## WHAT YOU NEED TO DO
For every record here, output an exact copy.

[Start of section]

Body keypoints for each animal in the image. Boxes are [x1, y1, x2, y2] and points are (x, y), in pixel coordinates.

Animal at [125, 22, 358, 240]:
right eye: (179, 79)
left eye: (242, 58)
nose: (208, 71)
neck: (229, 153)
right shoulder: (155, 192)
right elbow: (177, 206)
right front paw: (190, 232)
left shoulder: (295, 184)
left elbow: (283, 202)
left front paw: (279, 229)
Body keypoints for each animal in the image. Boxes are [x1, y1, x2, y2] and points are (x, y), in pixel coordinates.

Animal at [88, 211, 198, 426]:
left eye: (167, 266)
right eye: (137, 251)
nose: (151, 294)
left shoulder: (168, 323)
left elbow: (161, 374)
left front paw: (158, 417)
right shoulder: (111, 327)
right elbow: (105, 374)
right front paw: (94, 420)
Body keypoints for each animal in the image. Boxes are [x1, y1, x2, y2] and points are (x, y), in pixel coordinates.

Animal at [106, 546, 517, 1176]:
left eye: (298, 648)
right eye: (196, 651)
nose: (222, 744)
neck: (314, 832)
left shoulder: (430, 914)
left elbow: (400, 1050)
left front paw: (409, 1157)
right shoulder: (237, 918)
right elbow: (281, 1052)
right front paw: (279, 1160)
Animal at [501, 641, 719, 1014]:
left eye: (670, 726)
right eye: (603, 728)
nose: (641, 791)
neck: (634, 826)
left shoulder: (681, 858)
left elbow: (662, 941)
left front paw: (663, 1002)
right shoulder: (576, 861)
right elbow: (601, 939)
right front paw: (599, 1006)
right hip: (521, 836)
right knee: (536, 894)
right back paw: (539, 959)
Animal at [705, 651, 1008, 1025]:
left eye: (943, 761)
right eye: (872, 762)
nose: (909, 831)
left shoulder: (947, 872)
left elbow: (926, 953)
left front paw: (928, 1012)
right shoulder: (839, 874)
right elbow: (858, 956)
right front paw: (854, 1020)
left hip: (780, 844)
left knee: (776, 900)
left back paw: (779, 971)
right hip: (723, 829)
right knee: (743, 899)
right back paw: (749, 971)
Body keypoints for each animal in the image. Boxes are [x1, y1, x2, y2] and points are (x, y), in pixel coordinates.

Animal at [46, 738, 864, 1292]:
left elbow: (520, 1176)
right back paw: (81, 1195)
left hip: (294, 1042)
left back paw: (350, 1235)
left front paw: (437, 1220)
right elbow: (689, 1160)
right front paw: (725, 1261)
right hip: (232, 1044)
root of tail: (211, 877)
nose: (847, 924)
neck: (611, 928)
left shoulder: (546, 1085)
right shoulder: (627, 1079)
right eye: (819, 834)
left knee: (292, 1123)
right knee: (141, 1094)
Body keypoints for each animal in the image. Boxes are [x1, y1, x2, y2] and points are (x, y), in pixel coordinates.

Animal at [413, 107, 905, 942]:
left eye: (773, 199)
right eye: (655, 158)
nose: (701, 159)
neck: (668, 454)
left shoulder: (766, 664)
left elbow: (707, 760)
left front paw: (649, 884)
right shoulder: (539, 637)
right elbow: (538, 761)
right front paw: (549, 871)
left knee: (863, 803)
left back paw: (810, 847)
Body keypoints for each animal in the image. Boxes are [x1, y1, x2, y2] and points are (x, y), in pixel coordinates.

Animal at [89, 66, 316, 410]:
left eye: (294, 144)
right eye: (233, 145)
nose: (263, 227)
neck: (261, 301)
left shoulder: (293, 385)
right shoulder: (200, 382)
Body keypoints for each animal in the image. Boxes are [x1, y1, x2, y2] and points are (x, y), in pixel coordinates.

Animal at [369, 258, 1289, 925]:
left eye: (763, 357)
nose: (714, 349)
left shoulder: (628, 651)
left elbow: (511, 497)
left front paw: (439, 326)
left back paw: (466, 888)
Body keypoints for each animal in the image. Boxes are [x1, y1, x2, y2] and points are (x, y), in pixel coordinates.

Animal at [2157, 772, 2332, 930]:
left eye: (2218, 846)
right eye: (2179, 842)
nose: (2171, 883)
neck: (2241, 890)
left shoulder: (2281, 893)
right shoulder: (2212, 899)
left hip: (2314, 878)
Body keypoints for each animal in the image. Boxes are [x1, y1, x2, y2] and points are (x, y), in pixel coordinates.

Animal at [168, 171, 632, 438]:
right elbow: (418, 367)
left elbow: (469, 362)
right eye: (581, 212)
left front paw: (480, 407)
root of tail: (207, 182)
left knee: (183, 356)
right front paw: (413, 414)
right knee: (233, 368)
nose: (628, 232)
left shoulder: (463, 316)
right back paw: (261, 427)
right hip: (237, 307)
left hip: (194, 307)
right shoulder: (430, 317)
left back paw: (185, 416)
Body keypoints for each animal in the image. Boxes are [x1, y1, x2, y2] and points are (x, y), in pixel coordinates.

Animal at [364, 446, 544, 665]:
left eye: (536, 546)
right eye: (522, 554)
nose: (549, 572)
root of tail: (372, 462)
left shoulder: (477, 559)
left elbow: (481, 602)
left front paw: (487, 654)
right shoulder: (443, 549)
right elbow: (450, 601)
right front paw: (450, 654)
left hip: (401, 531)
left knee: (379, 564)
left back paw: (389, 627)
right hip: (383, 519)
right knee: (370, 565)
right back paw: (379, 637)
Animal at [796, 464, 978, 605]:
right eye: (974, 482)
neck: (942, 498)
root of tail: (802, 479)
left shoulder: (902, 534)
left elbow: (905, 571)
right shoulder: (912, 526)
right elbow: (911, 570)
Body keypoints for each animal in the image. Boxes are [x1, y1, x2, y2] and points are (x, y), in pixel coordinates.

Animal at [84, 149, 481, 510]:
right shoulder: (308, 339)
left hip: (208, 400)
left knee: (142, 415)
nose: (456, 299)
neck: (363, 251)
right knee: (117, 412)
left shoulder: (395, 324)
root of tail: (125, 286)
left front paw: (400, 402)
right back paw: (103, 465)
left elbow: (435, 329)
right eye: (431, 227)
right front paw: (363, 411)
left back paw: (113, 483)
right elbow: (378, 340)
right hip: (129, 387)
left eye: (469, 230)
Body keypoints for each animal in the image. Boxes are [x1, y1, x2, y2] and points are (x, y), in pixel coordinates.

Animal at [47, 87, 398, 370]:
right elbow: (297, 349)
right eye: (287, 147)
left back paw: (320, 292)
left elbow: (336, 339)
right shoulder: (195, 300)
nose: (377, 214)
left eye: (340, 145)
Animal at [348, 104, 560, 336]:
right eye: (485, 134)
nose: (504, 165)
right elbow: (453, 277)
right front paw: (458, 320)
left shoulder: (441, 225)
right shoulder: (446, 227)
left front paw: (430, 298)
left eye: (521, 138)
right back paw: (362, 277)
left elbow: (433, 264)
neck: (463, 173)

[End of section]

## RESULT OF THIS EXERCISE
Body keypoints for each animal in the image. Boxes are [x1, y1, x2, y2] and points are (x, y), in pixel coordinates.

Animal at [125, 22, 358, 240]:
right eye: (179, 79)
left eye: (242, 58)
nose: (208, 71)
neck: (229, 153)
right shoulder: (155, 192)
right elbow: (177, 206)
right front paw: (190, 232)
left shoulder: (295, 184)
left elbow: (283, 202)
left front paw: (279, 229)
Body keypoints for each animal in the image. Boxes are [x1, y1, x2, y2] and points are (x, y), in pixel coordinates.

Animal at [88, 211, 198, 426]:
left eye: (167, 266)
right eye: (137, 251)
nose: (151, 294)
left shoulder: (168, 323)
left elbow: (161, 374)
left front paw: (158, 417)
right shoulder: (111, 327)
right elbow: (105, 374)
right front paw: (94, 420)
Body keypoints for each animal in the image. Boxes are [x1, y1, x2, y2] and points are (x, y), in pixel coordinates.

Animal at [106, 546, 517, 1176]:
left eye: (298, 648)
right eye: (196, 651)
nose: (222, 744)
neck: (314, 832)
left shoulder: (430, 914)
left elbow: (400, 1050)
left front paw: (409, 1157)
right shoulder: (237, 918)
right elbow: (281, 1052)
right front paw: (279, 1160)
Animal at [501, 641, 719, 1014]:
left eye: (670, 726)
right eye: (603, 728)
nose: (641, 791)
neck: (634, 826)
left shoulder: (681, 858)
left elbow: (662, 941)
left front paw: (663, 1002)
right shoulder: (576, 861)
right elbow: (601, 939)
right front paw: (599, 1006)
right hip: (521, 836)
right knee: (536, 894)
right back paw: (539, 959)
Animal at [705, 651, 1008, 1025]:
left eye: (943, 761)
right eye: (872, 762)
nose: (909, 831)
left shoulder: (947, 872)
left elbow: (926, 953)
left front paw: (928, 1012)
right shoulder: (839, 874)
right elbow: (858, 956)
right front paw: (854, 1020)
left hip: (780, 844)
left knee: (776, 900)
left back paw: (779, 971)
right hip: (723, 829)
right knee: (743, 899)
right back paw: (749, 971)
Body keypoints for each animal in the image. Boxes are [x1, y1, x2, y2] and points are (x, y), in pixel coordinates.

Animal at [46, 738, 864, 1292]:
left elbow: (520, 1176)
right back paw: (81, 1195)
left hip: (294, 1042)
left back paw: (350, 1235)
left front paw: (437, 1220)
right elbow: (689, 1160)
right front paw: (725, 1261)
right hip: (232, 1044)
root of tail: (211, 877)
nose: (847, 924)
neck: (611, 928)
left shoulder: (546, 1085)
right shoulder: (627, 1079)
right eye: (819, 834)
left knee: (292, 1123)
right knee: (141, 1094)
Body keypoints for each animal in the image. Boxes are [x1, y1, x2, y2] and points are (x, y), in pixel coordinates.

Animal at [413, 107, 905, 942]:
left eye: (773, 199)
right eye: (655, 158)
nose: (701, 159)
neck: (668, 454)
left shoulder: (766, 664)
left elbow: (707, 760)
left front paw: (649, 884)
right shoulder: (539, 637)
right elbow: (538, 761)
right front paw: (549, 871)
left knee: (863, 803)
left back paw: (810, 847)
Body keypoints for each animal in the image. Boxes are [x1, y1, x2, y2] and points are (x, y), in pixel coordinates.

Animal at [89, 66, 316, 410]:
left eye: (294, 144)
right eye: (233, 145)
nose: (263, 227)
neck: (261, 301)
left shoulder: (293, 385)
right shoulder: (200, 382)
Body keypoints for each animal in the image. Boxes are [x1, y1, x2, y2] and points are (x, y), in pixel coordinates.

Animal at [369, 258, 1289, 925]:
left eye: (763, 357)
nose: (714, 349)
left shoulder: (628, 651)
left elbow: (511, 497)
left front paw: (439, 326)
left back paw: (466, 888)
Body keypoints for each animal in the image. Boxes are [x1, y1, x2, y2] and points are (x, y), in pixel coordinates.

Animal at [2157, 772, 2332, 930]:
left eye: (2218, 846)
right eye: (2179, 842)
nose: (2171, 883)
neck: (2241, 890)
left shoulder: (2281, 893)
right shoulder: (2212, 899)
left hip: (2314, 878)
Body keypoints for each animal in the image. Boxes are [x1, y1, x2, y2] and points are (x, y), in pixel coordinates.

Animal at [168, 171, 632, 438]:
right elbow: (418, 367)
left elbow: (469, 362)
right eye: (581, 212)
left front paw: (480, 407)
root of tail: (207, 182)
left knee: (183, 356)
right front paw: (413, 414)
right knee: (233, 368)
nose: (628, 232)
left shoulder: (463, 316)
right back paw: (261, 427)
right hip: (237, 307)
left hip: (194, 307)
right shoulder: (430, 317)
left back paw: (185, 416)
Body keypoints for each animal in the image. Boxes are [x1, y1, x2, y2] and points are (x, y), in pixel coordinates.

Animal at [364, 446, 544, 665]:
left eye: (536, 546)
right eye: (522, 554)
nose: (549, 572)
root of tail: (372, 462)
left shoulder: (477, 559)
left elbow: (481, 602)
left front paw: (487, 654)
right shoulder: (443, 549)
right elbow: (450, 601)
right front paw: (450, 654)
left hip: (401, 531)
left knee: (379, 564)
left back paw: (389, 627)
right hip: (383, 519)
right knee: (370, 565)
right back paw: (379, 637)
Animal at [796, 464, 978, 605]:
right eye: (974, 482)
neck: (942, 498)
root of tail: (802, 479)
left shoulder: (902, 534)
left elbow: (905, 571)
right shoulder: (912, 526)
right elbow: (911, 570)
Body keypoints for each animal in the image. Boxes are [x1, y1, x2, y2] and points are (x, y), in pixel coordinates.

Animal at [84, 149, 481, 510]:
right shoulder: (308, 339)
left hip: (208, 400)
left knee: (142, 415)
nose: (456, 299)
neck: (363, 251)
right knee: (117, 412)
left shoulder: (395, 324)
root of tail: (125, 286)
left front paw: (400, 402)
right back paw: (103, 465)
left elbow: (435, 329)
right eye: (431, 227)
right front paw: (363, 411)
left back paw: (113, 483)
right elbow: (378, 340)
right hip: (129, 387)
left eye: (469, 230)
Body keypoints for each animal in the image. Boxes are [x1, y1, x2, y2] and points are (x, y), in pixel coordinates.

Animal at [47, 87, 398, 370]:
right elbow: (297, 349)
right eye: (287, 147)
left back paw: (320, 292)
left elbow: (336, 339)
right shoulder: (195, 300)
nose: (377, 214)
left eye: (340, 145)
Animal at [348, 104, 560, 336]:
right eye: (485, 134)
nose: (504, 165)
right elbow: (453, 277)
right front paw: (458, 320)
left shoulder: (441, 225)
right shoulder: (446, 227)
left front paw: (430, 298)
left eye: (521, 138)
right back paw: (362, 277)
left elbow: (433, 264)
neck: (463, 173)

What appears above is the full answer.